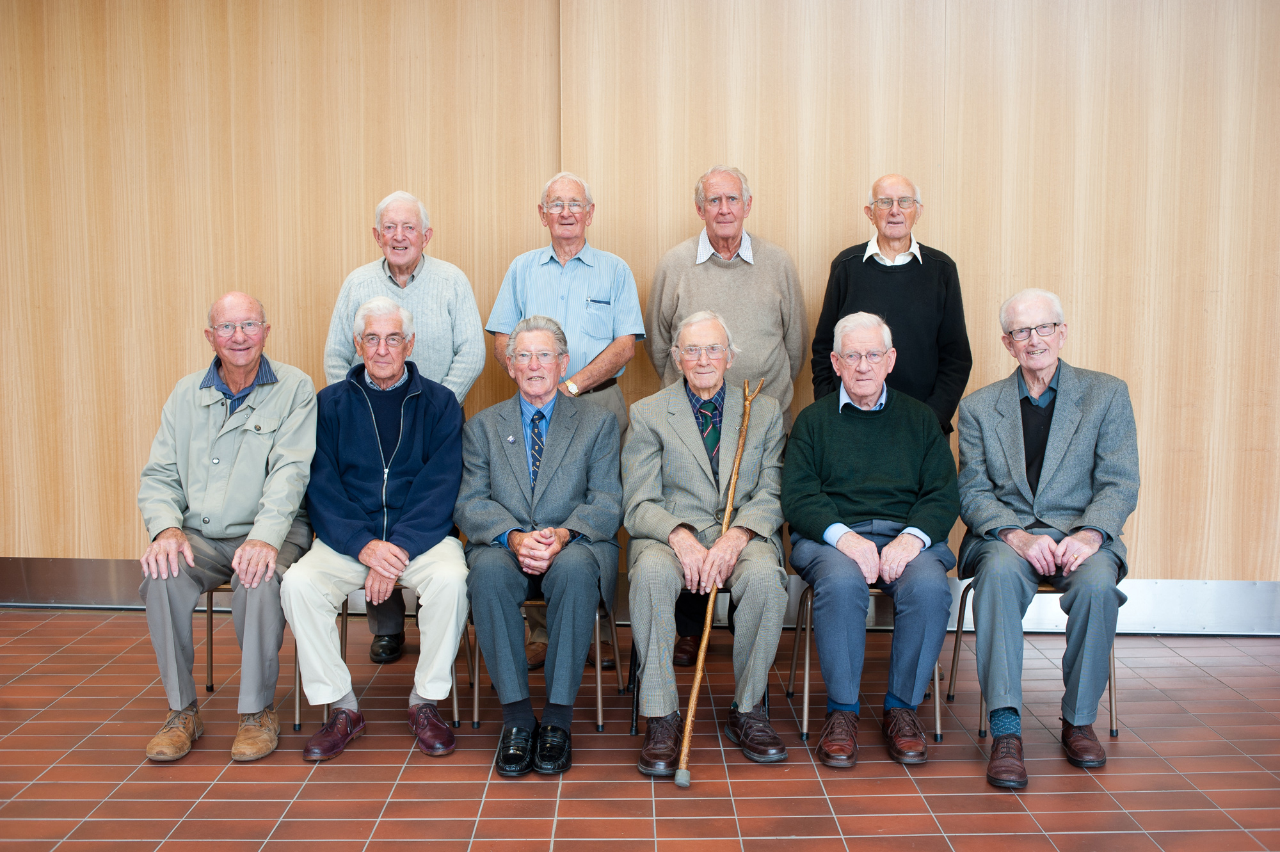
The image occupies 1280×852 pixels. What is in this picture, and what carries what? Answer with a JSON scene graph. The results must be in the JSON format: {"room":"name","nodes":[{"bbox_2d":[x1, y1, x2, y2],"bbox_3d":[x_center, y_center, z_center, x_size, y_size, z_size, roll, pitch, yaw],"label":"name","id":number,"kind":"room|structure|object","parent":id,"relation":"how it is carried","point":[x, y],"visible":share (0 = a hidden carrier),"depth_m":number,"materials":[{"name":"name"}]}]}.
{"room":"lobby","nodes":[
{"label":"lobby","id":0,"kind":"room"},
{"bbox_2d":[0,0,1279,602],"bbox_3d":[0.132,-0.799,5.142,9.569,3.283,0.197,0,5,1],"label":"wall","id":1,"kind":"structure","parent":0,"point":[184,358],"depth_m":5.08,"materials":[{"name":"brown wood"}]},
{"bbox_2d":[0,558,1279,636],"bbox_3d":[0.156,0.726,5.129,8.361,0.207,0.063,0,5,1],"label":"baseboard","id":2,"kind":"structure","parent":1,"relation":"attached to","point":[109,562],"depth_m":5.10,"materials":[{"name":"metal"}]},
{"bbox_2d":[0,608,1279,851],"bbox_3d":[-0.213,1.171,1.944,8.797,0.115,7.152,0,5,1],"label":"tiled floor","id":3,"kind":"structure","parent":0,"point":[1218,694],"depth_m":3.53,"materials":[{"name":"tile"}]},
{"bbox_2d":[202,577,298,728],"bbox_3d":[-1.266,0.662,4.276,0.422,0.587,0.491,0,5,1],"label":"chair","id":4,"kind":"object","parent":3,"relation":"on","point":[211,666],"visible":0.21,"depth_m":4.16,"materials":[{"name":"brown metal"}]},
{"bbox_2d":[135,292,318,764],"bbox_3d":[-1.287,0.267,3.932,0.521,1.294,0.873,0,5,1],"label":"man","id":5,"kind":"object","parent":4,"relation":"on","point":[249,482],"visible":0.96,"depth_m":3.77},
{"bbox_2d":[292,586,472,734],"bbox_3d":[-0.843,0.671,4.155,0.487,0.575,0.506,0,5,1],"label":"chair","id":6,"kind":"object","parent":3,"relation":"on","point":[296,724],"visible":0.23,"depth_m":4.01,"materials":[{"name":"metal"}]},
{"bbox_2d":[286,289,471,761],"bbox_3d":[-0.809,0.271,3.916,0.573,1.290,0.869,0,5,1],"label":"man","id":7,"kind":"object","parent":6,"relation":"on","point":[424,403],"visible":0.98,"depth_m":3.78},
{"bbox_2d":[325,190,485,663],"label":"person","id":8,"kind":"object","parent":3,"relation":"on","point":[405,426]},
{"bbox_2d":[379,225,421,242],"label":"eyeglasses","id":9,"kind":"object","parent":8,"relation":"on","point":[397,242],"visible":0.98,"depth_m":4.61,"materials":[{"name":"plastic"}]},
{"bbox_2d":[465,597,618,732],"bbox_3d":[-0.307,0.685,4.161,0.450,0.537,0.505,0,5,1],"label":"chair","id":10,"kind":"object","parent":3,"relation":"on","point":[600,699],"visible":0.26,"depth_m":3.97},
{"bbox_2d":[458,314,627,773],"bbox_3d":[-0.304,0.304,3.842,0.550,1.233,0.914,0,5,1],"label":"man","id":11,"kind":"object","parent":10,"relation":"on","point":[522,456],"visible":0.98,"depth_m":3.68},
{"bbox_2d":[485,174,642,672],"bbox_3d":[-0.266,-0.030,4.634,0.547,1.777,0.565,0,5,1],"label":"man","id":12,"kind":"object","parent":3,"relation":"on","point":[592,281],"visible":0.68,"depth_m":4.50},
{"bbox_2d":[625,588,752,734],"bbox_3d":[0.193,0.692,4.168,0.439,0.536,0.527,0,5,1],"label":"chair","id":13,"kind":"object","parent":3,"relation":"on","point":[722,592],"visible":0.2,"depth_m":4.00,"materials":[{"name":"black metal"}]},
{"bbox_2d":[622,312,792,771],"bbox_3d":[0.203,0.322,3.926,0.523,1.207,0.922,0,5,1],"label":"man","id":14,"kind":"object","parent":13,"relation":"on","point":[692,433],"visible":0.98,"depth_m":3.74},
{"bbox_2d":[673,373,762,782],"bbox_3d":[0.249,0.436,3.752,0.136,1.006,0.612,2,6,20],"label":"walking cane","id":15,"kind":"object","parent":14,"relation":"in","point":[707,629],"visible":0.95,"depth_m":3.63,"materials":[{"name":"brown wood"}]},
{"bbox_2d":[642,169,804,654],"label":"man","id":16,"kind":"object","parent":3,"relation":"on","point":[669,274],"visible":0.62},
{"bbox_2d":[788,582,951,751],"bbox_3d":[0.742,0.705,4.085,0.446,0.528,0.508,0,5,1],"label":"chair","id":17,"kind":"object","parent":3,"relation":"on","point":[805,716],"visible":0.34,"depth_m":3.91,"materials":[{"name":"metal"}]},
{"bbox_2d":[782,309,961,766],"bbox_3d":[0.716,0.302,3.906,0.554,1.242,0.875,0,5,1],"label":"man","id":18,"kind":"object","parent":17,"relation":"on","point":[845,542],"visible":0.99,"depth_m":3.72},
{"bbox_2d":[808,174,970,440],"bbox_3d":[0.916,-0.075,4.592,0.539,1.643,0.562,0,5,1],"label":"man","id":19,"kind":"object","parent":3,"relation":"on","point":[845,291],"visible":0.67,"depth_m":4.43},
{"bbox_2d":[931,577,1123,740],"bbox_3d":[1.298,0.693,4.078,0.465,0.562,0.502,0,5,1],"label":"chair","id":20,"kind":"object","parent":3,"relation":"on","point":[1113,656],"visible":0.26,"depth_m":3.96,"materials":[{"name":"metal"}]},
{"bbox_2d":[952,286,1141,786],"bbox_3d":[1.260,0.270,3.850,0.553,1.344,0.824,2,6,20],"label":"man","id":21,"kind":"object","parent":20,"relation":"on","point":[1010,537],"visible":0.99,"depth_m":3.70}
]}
·····
Exercise:
Each record should be quoted exactly, with the images omitted.

Output for this task:
The image occupies 1280×852 pixels. What is in this picture, and what carries what? Answer with a JSON scene graph. The results must be in the JSON format: {"room":"name","nodes":[{"bbox_2d":[x1, y1, x2, y2],"bbox_3d":[x_center, y_center, z_center, x_size, y_size, z_size, roll, pitch, yaw],"label":"name","id":number,"kind":"room|structure|object","parent":id,"relation":"how it is carried","point":[x, y],"visible":share (0 = a hidden carrier),"depth_m":number,"materials":[{"name":"name"}]}]}.
{"room":"lobby","nodes":[
{"label":"lobby","id":0,"kind":"room"},
{"bbox_2d":[0,0,1279,602],"bbox_3d":[0.132,-0.799,5.142,9.569,3.283,0.197,0,5,1],"label":"wall","id":1,"kind":"structure","parent":0,"point":[184,358],"depth_m":5.08,"materials":[{"name":"brown wood"}]},
{"bbox_2d":[0,558,1279,636],"bbox_3d":[0.156,0.726,5.129,8.361,0.207,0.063,0,5,1],"label":"baseboard","id":2,"kind":"structure","parent":1,"relation":"attached to","point":[109,562],"depth_m":5.10,"materials":[{"name":"metal"}]},
{"bbox_2d":[0,608,1279,851],"bbox_3d":[-0.213,1.171,1.944,8.797,0.115,7.152,0,5,1],"label":"tiled floor","id":3,"kind":"structure","parent":0,"point":[1218,694],"depth_m":3.53,"materials":[{"name":"tile"}]},
{"bbox_2d":[202,577,298,728],"bbox_3d":[-1.266,0.662,4.276,0.422,0.587,0.491,0,5,1],"label":"chair","id":4,"kind":"object","parent":3,"relation":"on","point":[211,666],"visible":0.21,"depth_m":4.16,"materials":[{"name":"brown metal"}]},
{"bbox_2d":[135,292,318,764],"bbox_3d":[-1.287,0.267,3.932,0.521,1.294,0.873,0,5,1],"label":"man","id":5,"kind":"object","parent":4,"relation":"on","point":[249,482],"visible":0.96,"depth_m":3.77},
{"bbox_2d":[292,586,472,734],"bbox_3d":[-0.843,0.671,4.155,0.487,0.575,0.506,0,5,1],"label":"chair","id":6,"kind":"object","parent":3,"relation":"on","point":[296,724],"visible":0.23,"depth_m":4.01,"materials":[{"name":"metal"}]},
{"bbox_2d":[286,289,471,761],"bbox_3d":[-0.809,0.271,3.916,0.573,1.290,0.869,0,5,1],"label":"man","id":7,"kind":"object","parent":6,"relation":"on","point":[424,403],"visible":0.98,"depth_m":3.78},
{"bbox_2d":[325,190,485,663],"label":"person","id":8,"kind":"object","parent":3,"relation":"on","point":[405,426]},
{"bbox_2d":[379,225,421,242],"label":"eyeglasses","id":9,"kind":"object","parent":8,"relation":"on","point":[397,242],"visible":0.98,"depth_m":4.61,"materials":[{"name":"plastic"}]},
{"bbox_2d":[465,597,618,732],"bbox_3d":[-0.307,0.685,4.161,0.450,0.537,0.505,0,5,1],"label":"chair","id":10,"kind":"object","parent":3,"relation":"on","point":[600,699],"visible":0.26,"depth_m":3.97},
{"bbox_2d":[458,314,627,773],"bbox_3d":[-0.304,0.304,3.842,0.550,1.233,0.914,0,5,1],"label":"man","id":11,"kind":"object","parent":10,"relation":"on","point":[522,456],"visible":0.98,"depth_m":3.68},
{"bbox_2d":[485,174,642,672],"bbox_3d":[-0.266,-0.030,4.634,0.547,1.777,0.565,0,5,1],"label":"man","id":12,"kind":"object","parent":3,"relation":"on","point":[592,281],"visible":0.68,"depth_m":4.50},
{"bbox_2d":[625,588,752,734],"bbox_3d":[0.193,0.692,4.168,0.439,0.536,0.527,0,5,1],"label":"chair","id":13,"kind":"object","parent":3,"relation":"on","point":[722,592],"visible":0.2,"depth_m":4.00,"materials":[{"name":"black metal"}]},
{"bbox_2d":[622,312,792,771],"bbox_3d":[0.203,0.322,3.926,0.523,1.207,0.922,0,5,1],"label":"man","id":14,"kind":"object","parent":13,"relation":"on","point":[692,433],"visible":0.98,"depth_m":3.74},
{"bbox_2d":[673,373,762,782],"bbox_3d":[0.249,0.436,3.752,0.136,1.006,0.612,2,6,20],"label":"walking cane","id":15,"kind":"object","parent":14,"relation":"in","point":[707,629],"visible":0.95,"depth_m":3.63,"materials":[{"name":"brown wood"}]},
{"bbox_2d":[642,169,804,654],"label":"man","id":16,"kind":"object","parent":3,"relation":"on","point":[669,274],"visible":0.62},
{"bbox_2d":[788,582,951,751],"bbox_3d":[0.742,0.705,4.085,0.446,0.528,0.508,0,5,1],"label":"chair","id":17,"kind":"object","parent":3,"relation":"on","point":[805,716],"visible":0.34,"depth_m":3.91,"materials":[{"name":"metal"}]},
{"bbox_2d":[782,309,961,766],"bbox_3d":[0.716,0.302,3.906,0.554,1.242,0.875,0,5,1],"label":"man","id":18,"kind":"object","parent":17,"relation":"on","point":[845,542],"visible":0.99,"depth_m":3.72},
{"bbox_2d":[808,174,970,440],"bbox_3d":[0.916,-0.075,4.592,0.539,1.643,0.562,0,5,1],"label":"man","id":19,"kind":"object","parent":3,"relation":"on","point":[845,291],"visible":0.67,"depth_m":4.43},
{"bbox_2d":[931,577,1123,740],"bbox_3d":[1.298,0.693,4.078,0.465,0.562,0.502,0,5,1],"label":"chair","id":20,"kind":"object","parent":3,"relation":"on","point":[1113,656],"visible":0.26,"depth_m":3.96,"materials":[{"name":"metal"}]},
{"bbox_2d":[952,286,1141,786],"bbox_3d":[1.260,0.270,3.850,0.553,1.344,0.824,2,6,20],"label":"man","id":21,"kind":"object","parent":20,"relation":"on","point":[1010,537],"visible":0.99,"depth_m":3.70}
]}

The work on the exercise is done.